SUPPLIED RECORDS Block Start

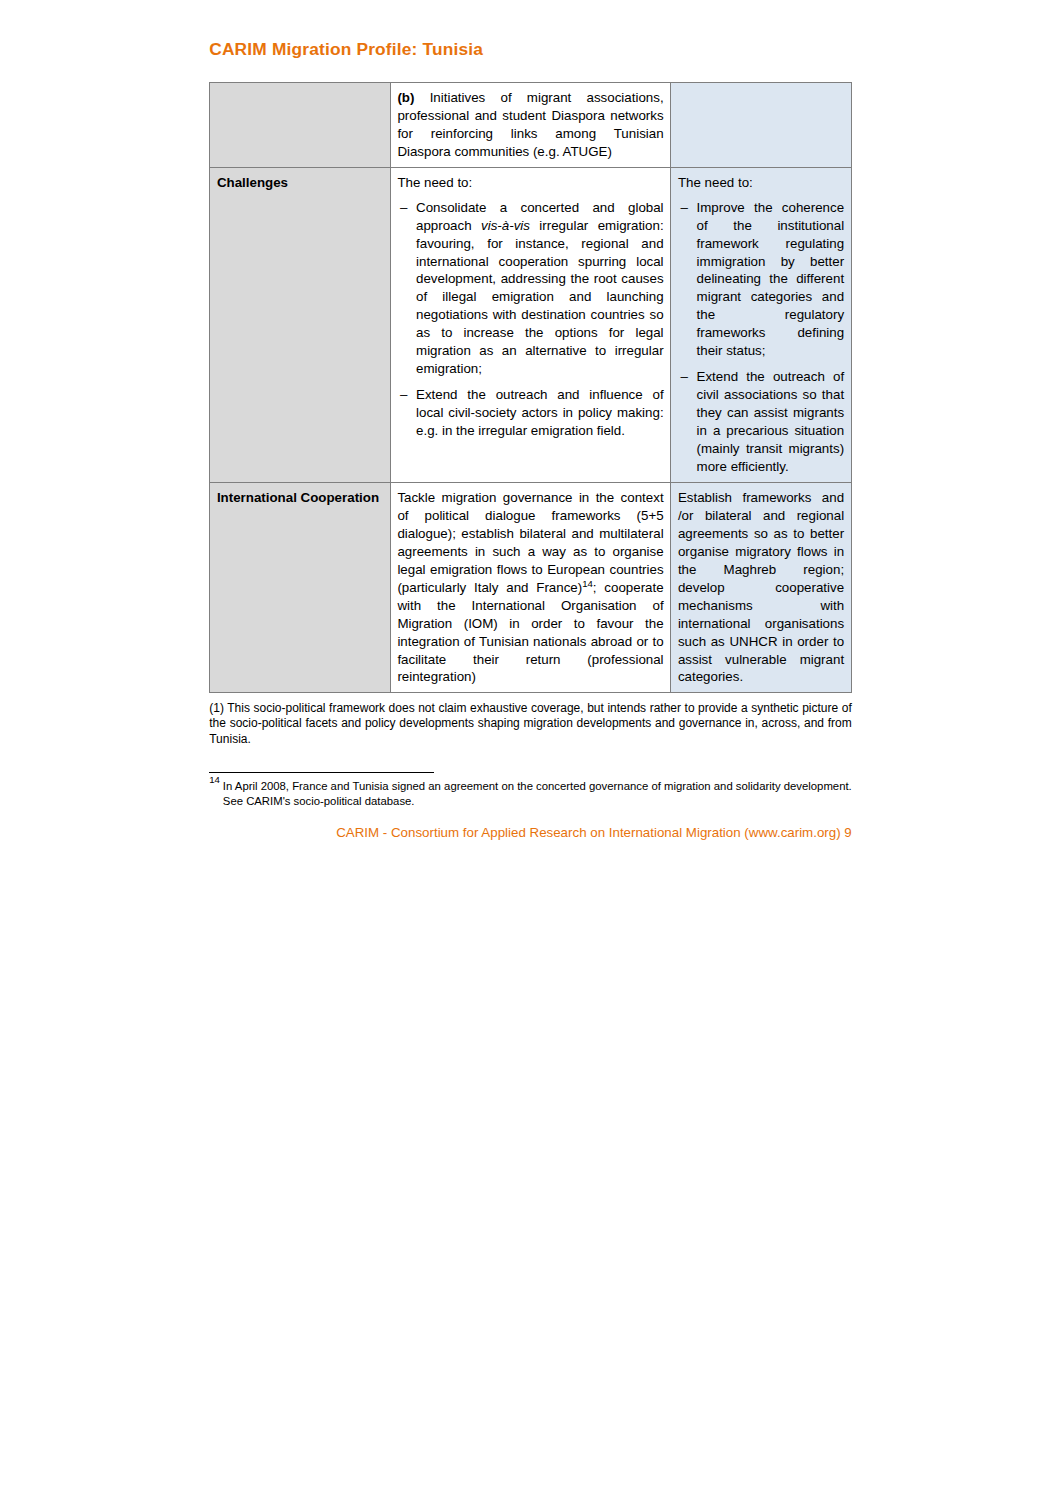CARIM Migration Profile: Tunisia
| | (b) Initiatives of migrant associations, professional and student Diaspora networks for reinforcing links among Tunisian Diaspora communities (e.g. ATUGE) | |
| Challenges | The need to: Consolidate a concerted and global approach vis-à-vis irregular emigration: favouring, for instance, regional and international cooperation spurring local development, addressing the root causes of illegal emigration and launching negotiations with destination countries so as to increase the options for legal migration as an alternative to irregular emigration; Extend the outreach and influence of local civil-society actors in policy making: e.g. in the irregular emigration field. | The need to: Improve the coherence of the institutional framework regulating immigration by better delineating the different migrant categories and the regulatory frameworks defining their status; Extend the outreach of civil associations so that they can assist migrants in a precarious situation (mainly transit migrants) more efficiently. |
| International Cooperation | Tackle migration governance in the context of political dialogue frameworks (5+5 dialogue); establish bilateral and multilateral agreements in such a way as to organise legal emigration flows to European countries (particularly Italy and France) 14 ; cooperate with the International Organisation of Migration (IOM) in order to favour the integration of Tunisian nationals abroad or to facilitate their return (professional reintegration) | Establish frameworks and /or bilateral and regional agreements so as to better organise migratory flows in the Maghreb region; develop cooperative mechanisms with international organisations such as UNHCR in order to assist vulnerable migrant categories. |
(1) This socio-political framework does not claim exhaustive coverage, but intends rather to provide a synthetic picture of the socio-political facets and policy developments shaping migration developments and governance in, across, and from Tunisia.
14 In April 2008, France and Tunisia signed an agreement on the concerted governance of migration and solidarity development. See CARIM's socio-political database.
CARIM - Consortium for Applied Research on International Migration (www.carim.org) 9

SUPPLIED RECORDS Block End
SUPPLIED RECORDS Block Start

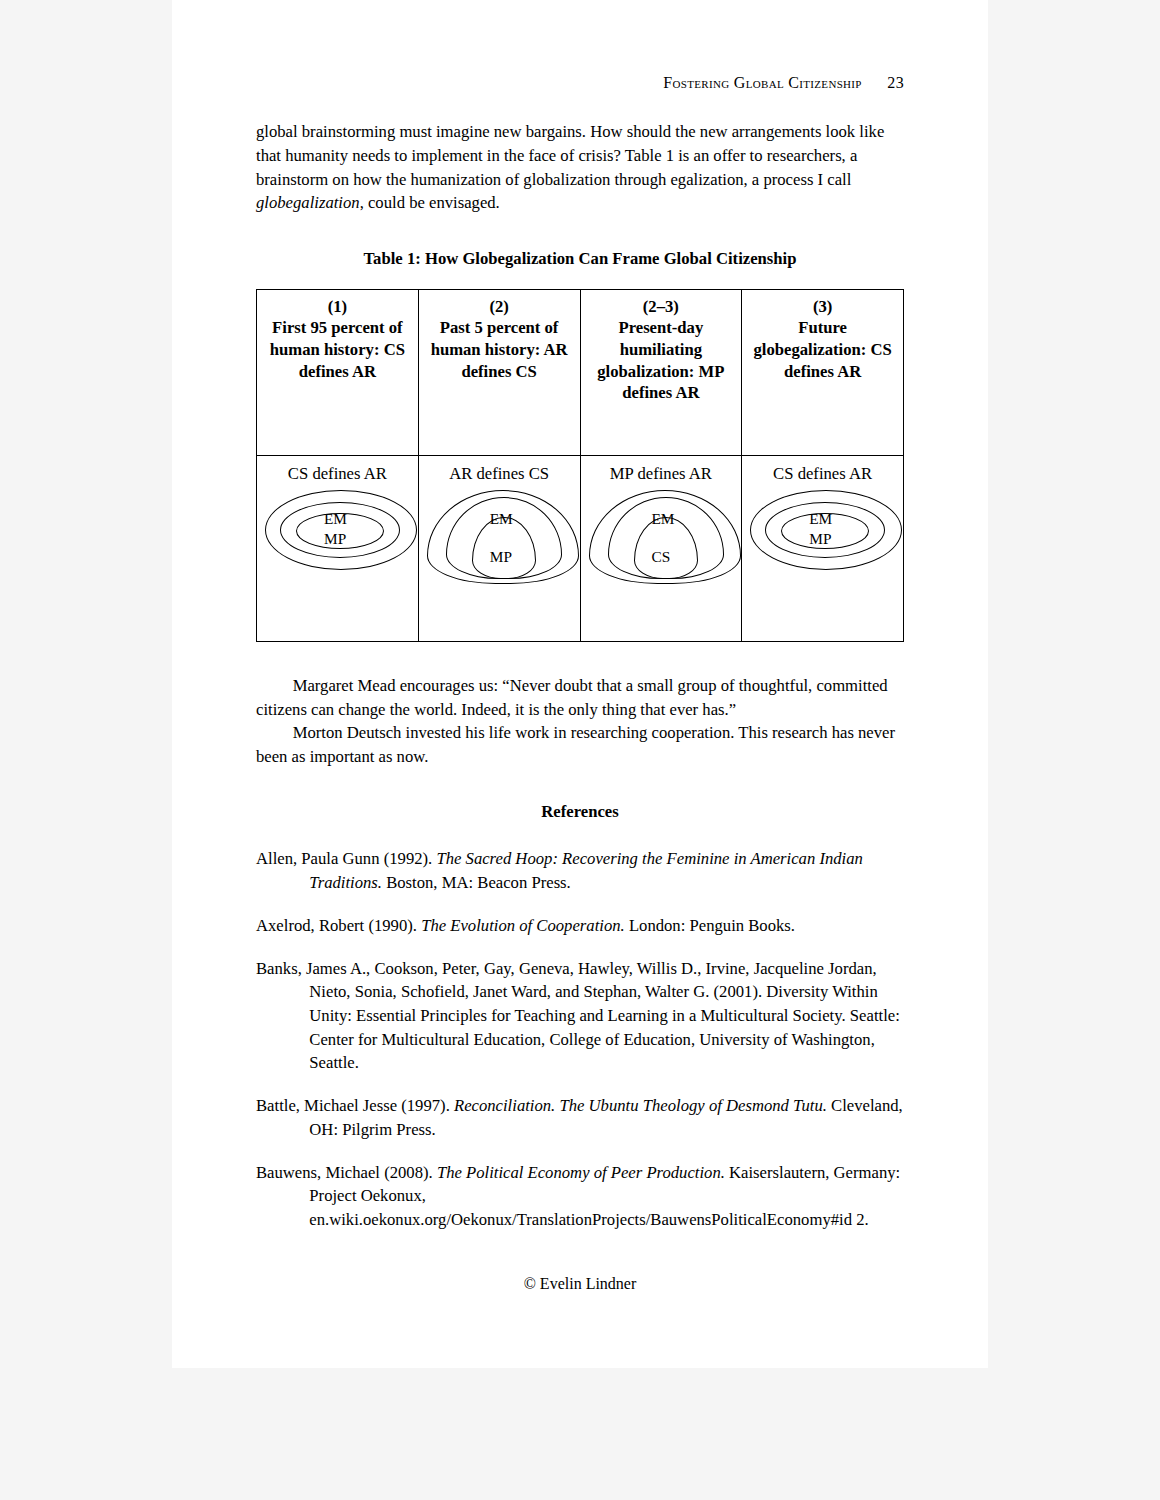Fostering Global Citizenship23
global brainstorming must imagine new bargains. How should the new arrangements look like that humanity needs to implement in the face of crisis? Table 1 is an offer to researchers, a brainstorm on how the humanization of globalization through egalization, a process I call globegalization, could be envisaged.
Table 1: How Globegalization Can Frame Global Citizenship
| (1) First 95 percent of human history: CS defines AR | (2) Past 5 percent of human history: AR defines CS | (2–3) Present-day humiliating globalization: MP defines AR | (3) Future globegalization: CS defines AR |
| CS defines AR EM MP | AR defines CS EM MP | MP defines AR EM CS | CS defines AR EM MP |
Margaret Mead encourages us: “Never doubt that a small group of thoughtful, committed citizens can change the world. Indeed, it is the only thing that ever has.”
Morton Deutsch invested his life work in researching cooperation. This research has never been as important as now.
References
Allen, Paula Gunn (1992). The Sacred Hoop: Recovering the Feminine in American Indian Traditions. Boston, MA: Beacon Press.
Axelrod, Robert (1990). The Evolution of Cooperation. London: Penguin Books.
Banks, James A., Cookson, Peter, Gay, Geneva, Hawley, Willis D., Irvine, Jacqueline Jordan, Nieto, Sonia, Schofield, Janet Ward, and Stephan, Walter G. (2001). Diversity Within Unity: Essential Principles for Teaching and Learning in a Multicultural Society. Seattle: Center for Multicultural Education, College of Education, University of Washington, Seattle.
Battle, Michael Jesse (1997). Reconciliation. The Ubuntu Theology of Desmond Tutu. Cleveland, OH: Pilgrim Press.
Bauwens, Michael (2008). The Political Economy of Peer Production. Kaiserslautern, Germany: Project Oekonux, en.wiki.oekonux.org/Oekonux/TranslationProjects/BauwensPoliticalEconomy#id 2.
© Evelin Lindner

SUPPLIED RECORDS Block End
SUPPLIED RECORDS Block Start

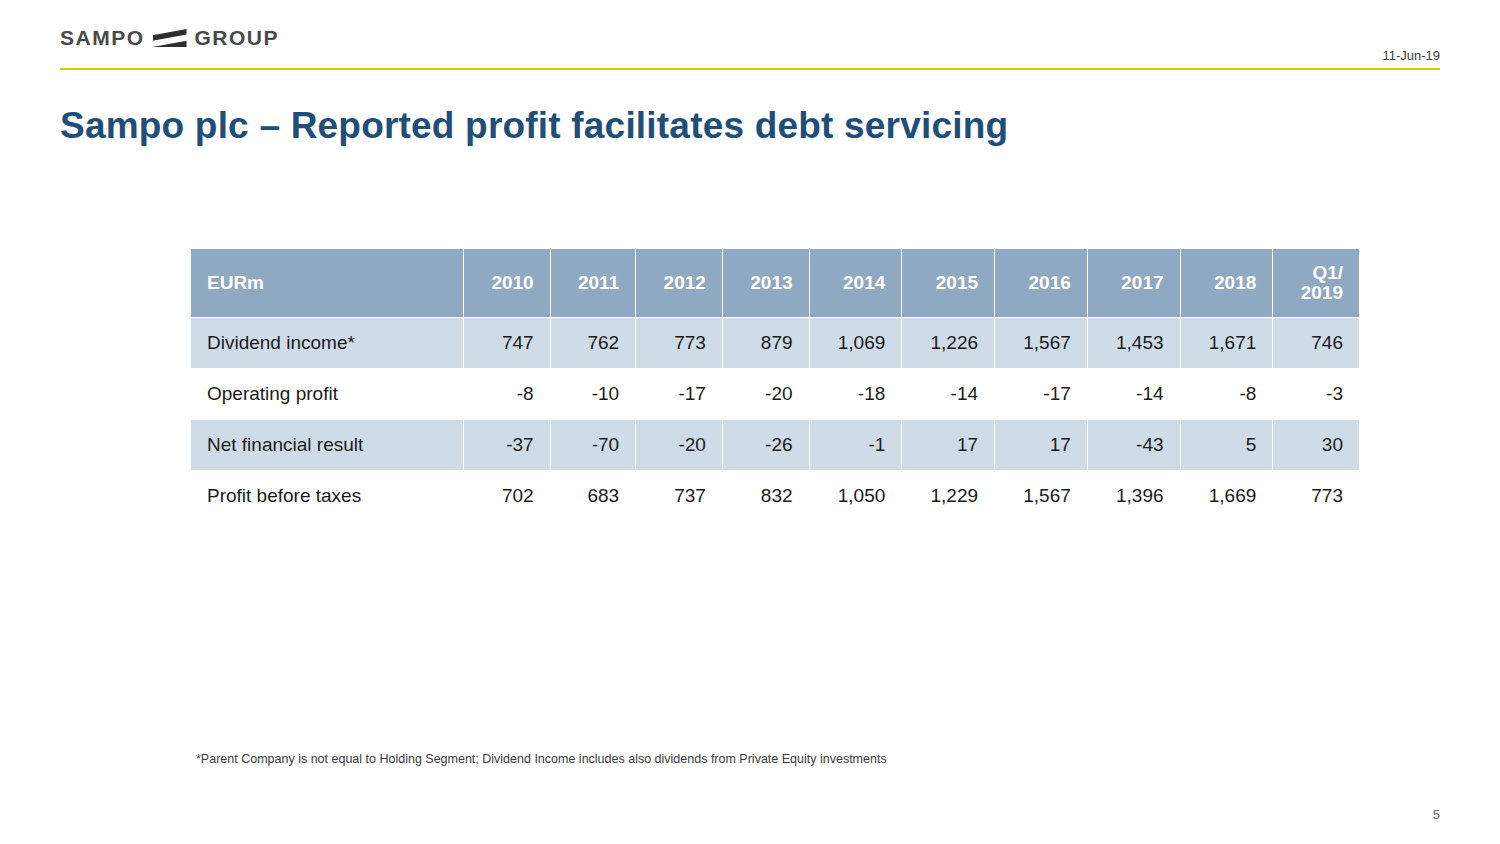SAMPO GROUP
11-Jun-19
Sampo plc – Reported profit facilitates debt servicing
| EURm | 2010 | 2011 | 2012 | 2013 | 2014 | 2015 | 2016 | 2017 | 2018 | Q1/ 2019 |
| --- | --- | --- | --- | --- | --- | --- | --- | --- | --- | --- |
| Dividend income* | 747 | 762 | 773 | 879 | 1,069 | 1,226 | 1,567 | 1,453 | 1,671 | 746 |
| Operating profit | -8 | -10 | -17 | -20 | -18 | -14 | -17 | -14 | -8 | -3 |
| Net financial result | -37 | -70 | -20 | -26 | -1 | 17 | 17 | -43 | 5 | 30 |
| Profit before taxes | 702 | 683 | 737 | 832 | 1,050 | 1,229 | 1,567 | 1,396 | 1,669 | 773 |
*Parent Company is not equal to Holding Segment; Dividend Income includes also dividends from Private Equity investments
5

SUPPLIED RECORDS Block End

● WORK TASK
Please report the number of lines in this material holding the word "Table", and add no other words.

● EXPECTED ANSWER
2